Jennifer’s sample  (mine)

Lane 9

Monica’s sample

Lane 10

Maria’s sample

Lane 11

H31  G – gamma proteobacteria

Lane 12

H39 G – alpha proteobacteria

Lane 13

S10  Cyanobacteria

Lane 14

Blank

Lane 15

Blank

Lane 16

Blank

 

Discussion: 

 

Lane’s 4-7 and 11-13 are our controls.  The purpose of the controls is to act like markers so that our samples bands in the middle of the gel can be lined up with the controls to determine the different organisms in our samples.  My lane, lane 8, has one band that lines up with the band in lane 7, which contains the control Red-GNS.  Since the bands line up fairly closely, this data supports that lane 8 has the Red-GNS organism.     

 

 

 

Plasmid Isolation/ Mini Prep:

 

Procedures:  We received 10 tubes containing cloned material.  The purpose of this process is to extract the newly cloned DNA and run a gel on it to see whether or not the plasmid (previously added) has been incorporated into the vector.

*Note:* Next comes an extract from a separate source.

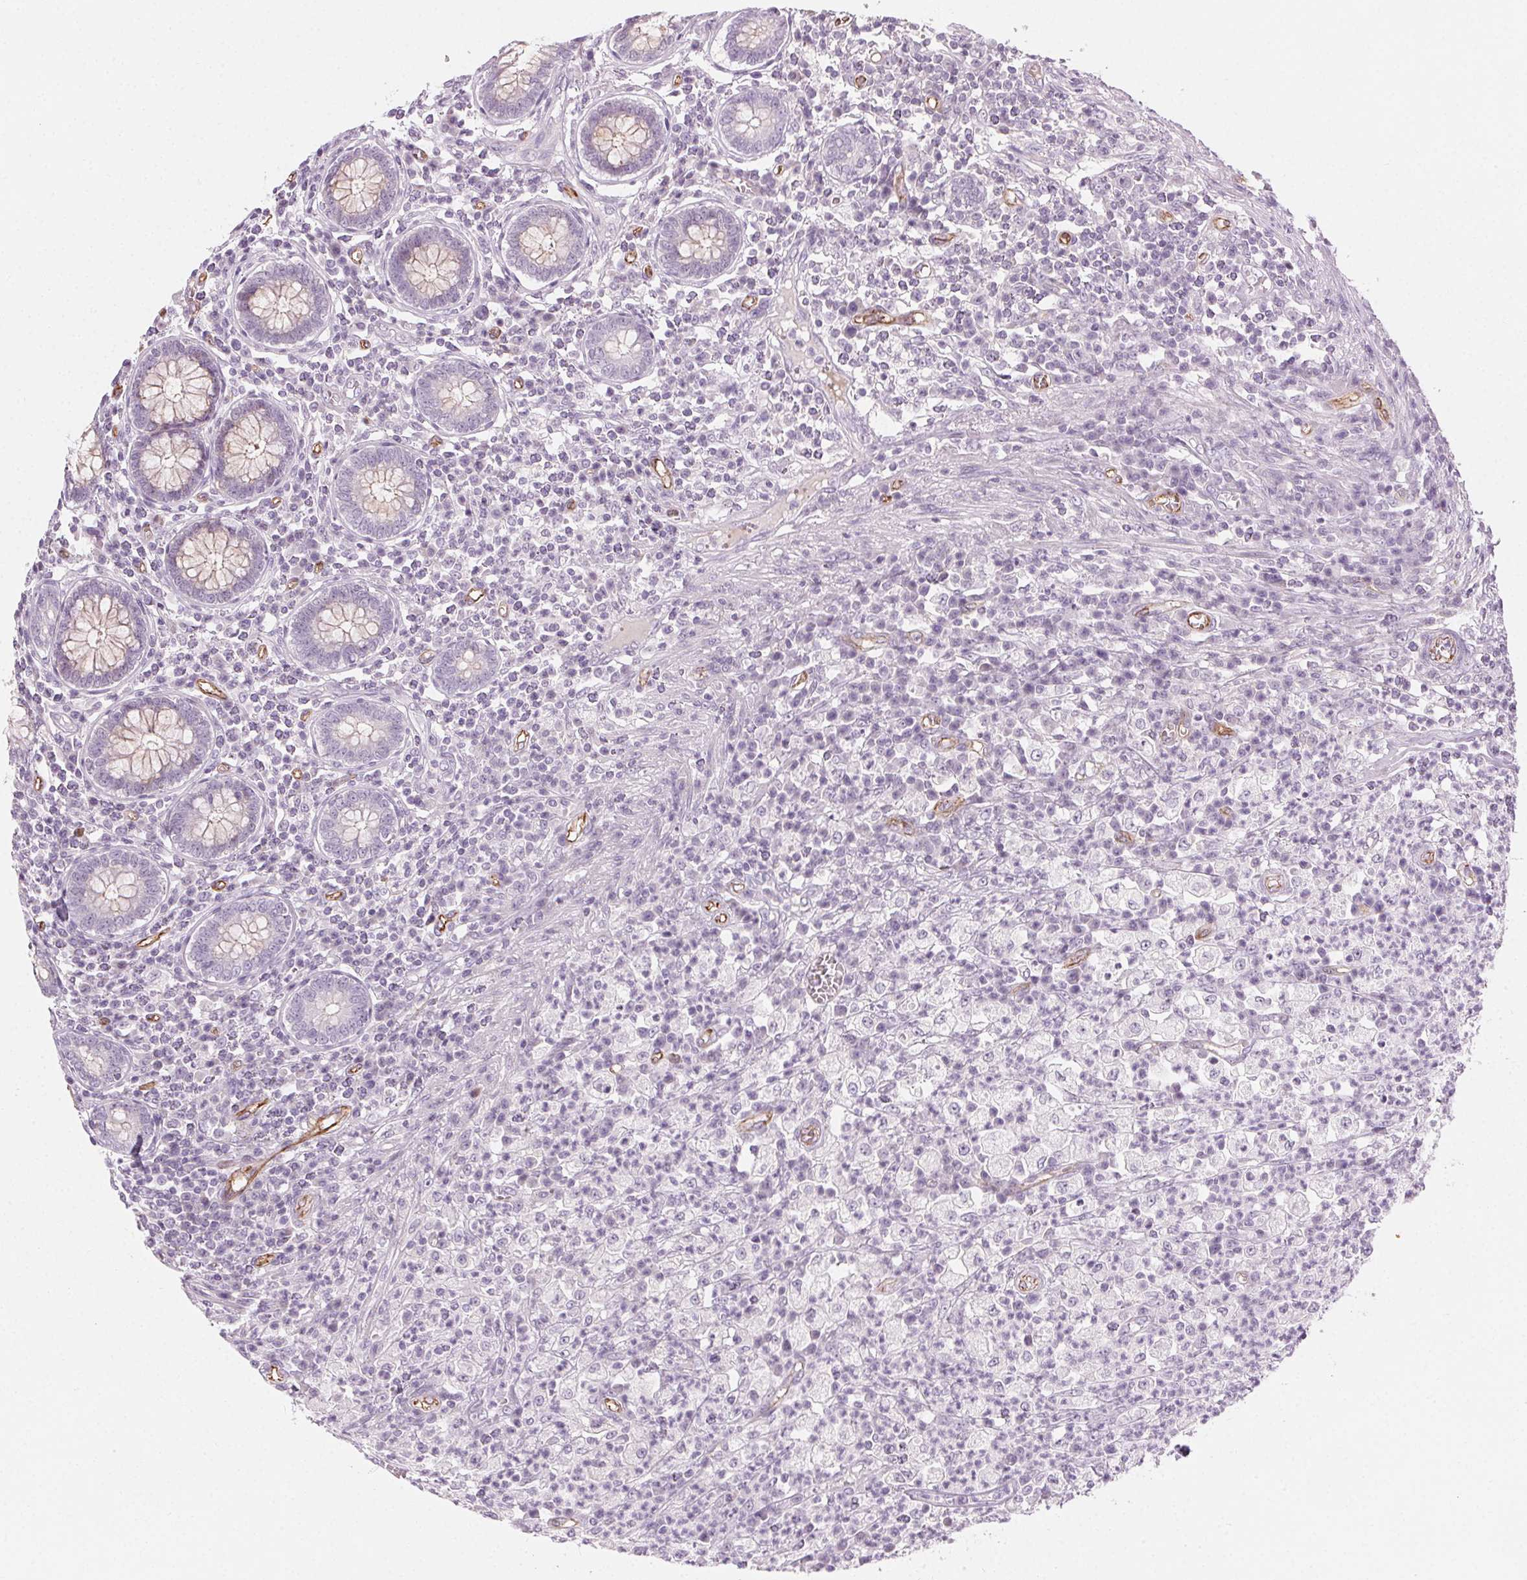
{"staining": {"intensity": "negative", "quantity": "none", "location": "none"}, "tissue": "colorectal cancer", "cell_type": "Tumor cells", "image_type": "cancer", "snomed": [{"axis": "morphology", "description": "Adenocarcinoma, NOS"}, {"axis": "topography", "description": "Colon"}], "caption": "Image shows no significant protein expression in tumor cells of colorectal cancer (adenocarcinoma).", "gene": "AIF1L", "patient": {"sex": "male", "age": 65}}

Procedures:  To the right, our extracted DNA dries before we can resuspend, add the enzyme and incubate before running the gel.

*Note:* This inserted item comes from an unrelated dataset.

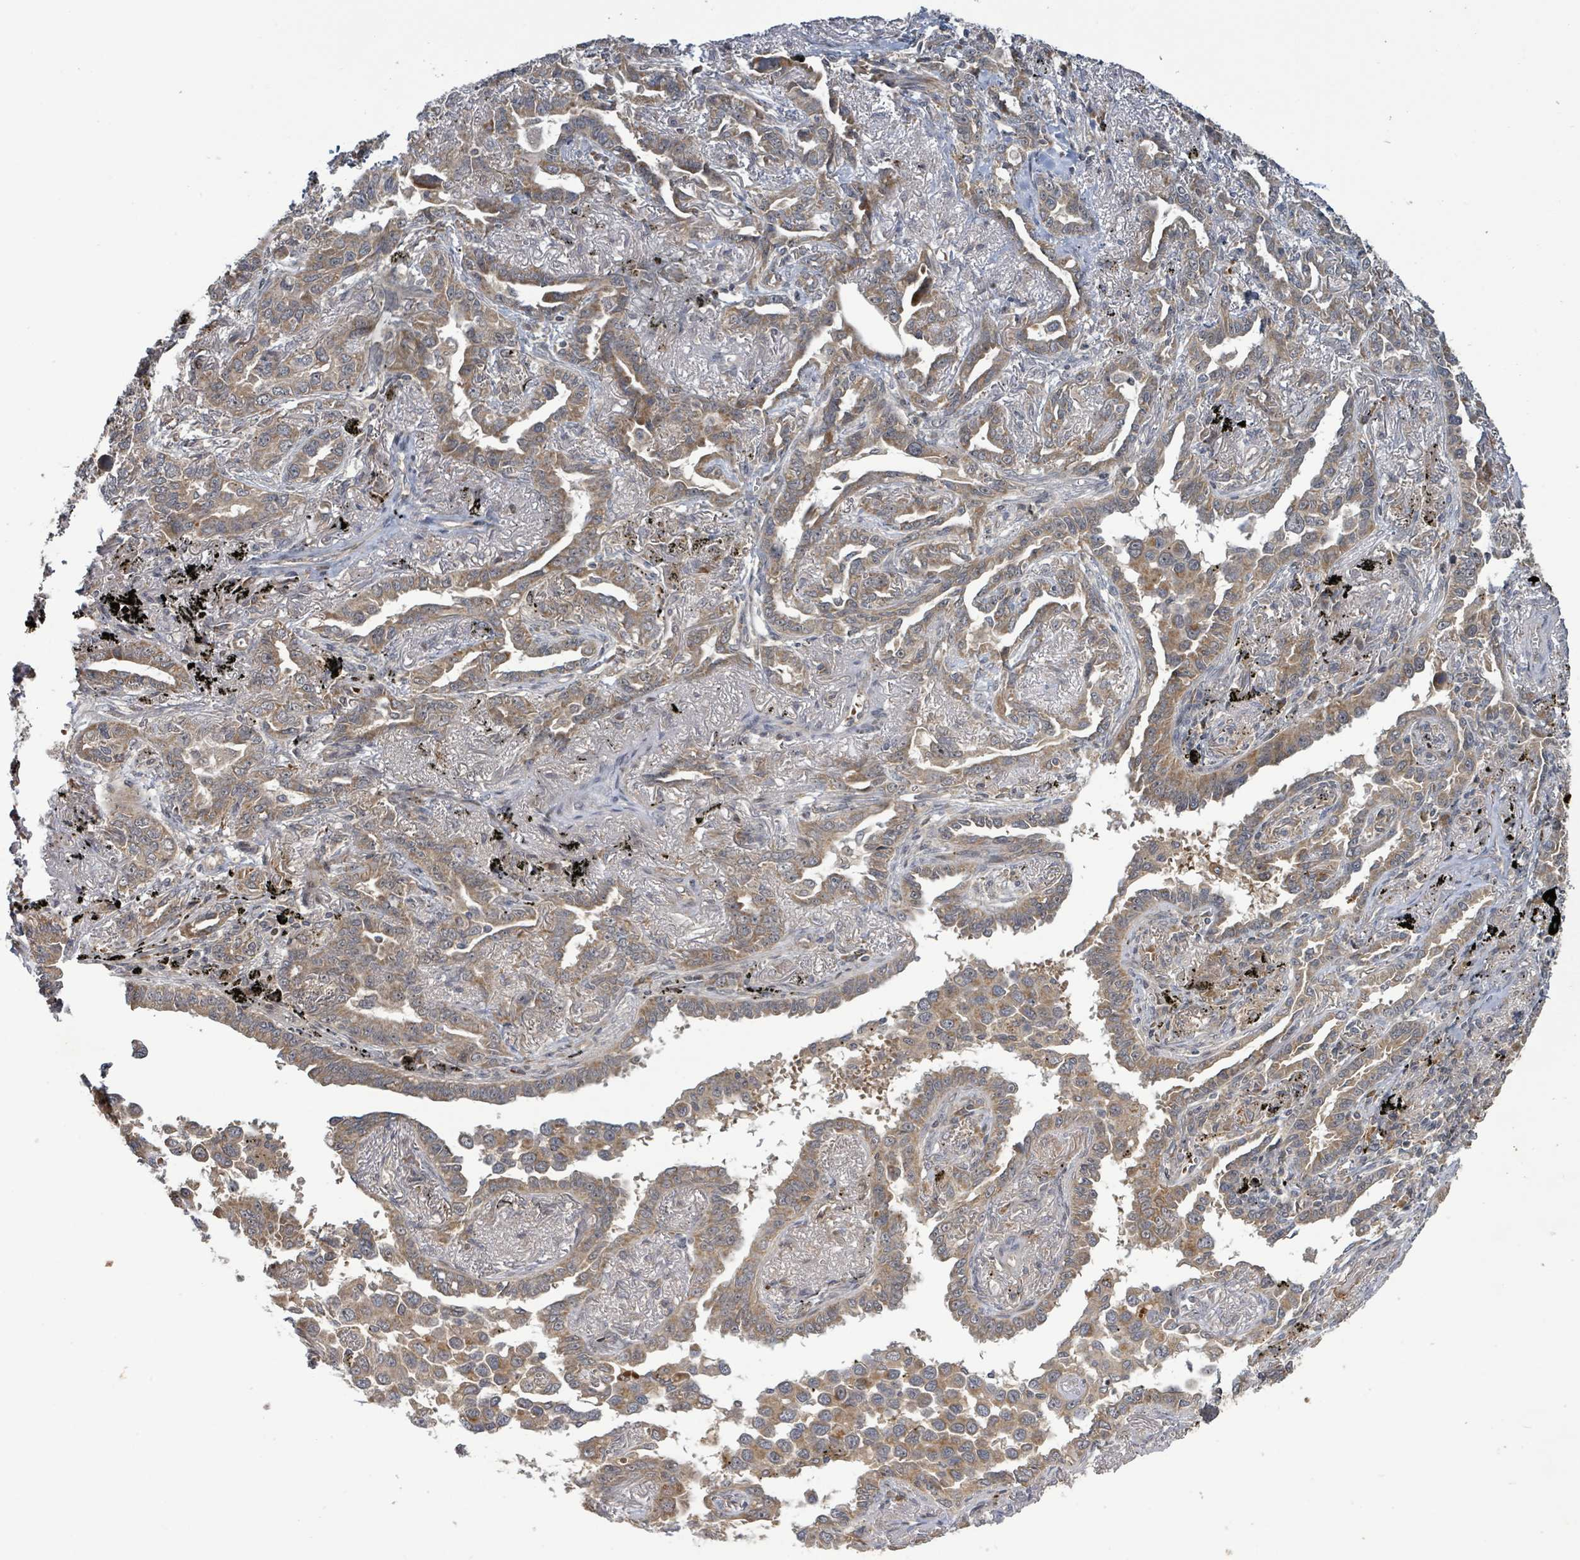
{"staining": {"intensity": "moderate", "quantity": ">75%", "location": "cytoplasmic/membranous"}, "tissue": "lung cancer", "cell_type": "Tumor cells", "image_type": "cancer", "snomed": [{"axis": "morphology", "description": "Adenocarcinoma, NOS"}, {"axis": "topography", "description": "Lung"}], "caption": "Tumor cells exhibit medium levels of moderate cytoplasmic/membranous expression in about >75% of cells in human lung cancer.", "gene": "ITGA11", "patient": {"sex": "male", "age": 67}}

Procedures:  To the right, Jana and I load our gel.

 

 

 

 

 

 

 

 

 

Results:  The top portion of the gel (labeled 1-11) is mine and the bottom is Jana’s.

 

The top block represents vector.

 

 Based on these results I had one clone, in lane 9, which had both the vector and plasmid.

Lane 1

 

Hillside Red 1

 

Lane 2

Hillside Red 2

Lane 3

Hillside Red 3

Lane 4

Hillside Red 4

Lane 5

Hillside Red 5

Lane 6

Hillside Red 6

Lane 7

Hillside Red 7

Lane 8

Hillside Red 8

Lane 9

Hillside Red 9

Lane 10

Hillside Red 10

Lane 11

Marker

 

 

MINI-PREP ANALYZED DATA

Clone #

EcoRI Product(s) #, sizes

Insert?

HR1

One

Negative

HR2

One

Negative

HR3

One

Negative

HR4

One

Negative

HR5

One

Negative

HR6

One

Negative

HR7

One

Negative

HR8

One

Negative

HR9

Two

Positive

HR10

One

Negative

 

Discussion: 

 

Week 4 was spent tirelessly working on DNA extraction, amplification, cloning and running gels.  For the PCR gel, we got what was expected for DNA amplification.  I had hoped that the DGGE gel would show a more diverse community, however, I only got one band that I could see and, therefore, only one organism (that was recognizable).  There could have been other organisms in the community that just didn’t show up on the gel.